### WHAT YOU NEED TO DO
Put every line of text from the records below into a numbered list, skipping blank lines and leaving out the pictures.

### THE INPUT
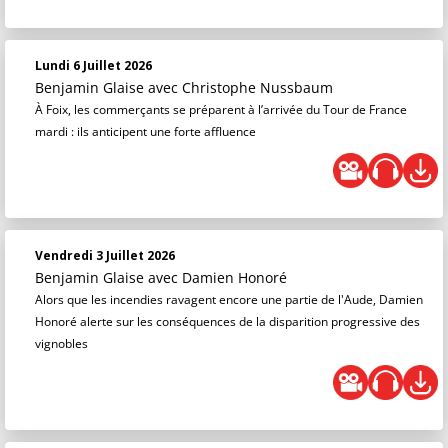
Lundi 6 Juillet 2026
Benjamin Glaise
avec Christophe Nussbaum
À Foix, les commerçants se préparent à l’arrivée du Tour de France
mardi : ils anticipent une forte affluence
Vendredi 3 Juillet 2026
Benjamin Glaise
avec Damien Honoré
Alors que les incendies ravagent encore une partie de l'Aude, Damien
Honoré alerte sur les conséquences de la disparition progressive des
vignobles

### RESULT BELOW
1. Lundi 6 Juillet 2026
2. Benjamin Glaise
3. avec Christophe Nussbaum
4. À Foix, les commerçants se préparent à l’arrivée du Tour de France
5. mardi : ils anticipent une forte affluence
6. Vendredi 3 Juillet 2026
7. Benjamin Glaise
8. avec Damien Honoré
9. Alors que les incendies ravagent encore une partie de l'Aude, Damien
10. Honoré alerte sur les conséquences de la disparition progressive des
11. vignobles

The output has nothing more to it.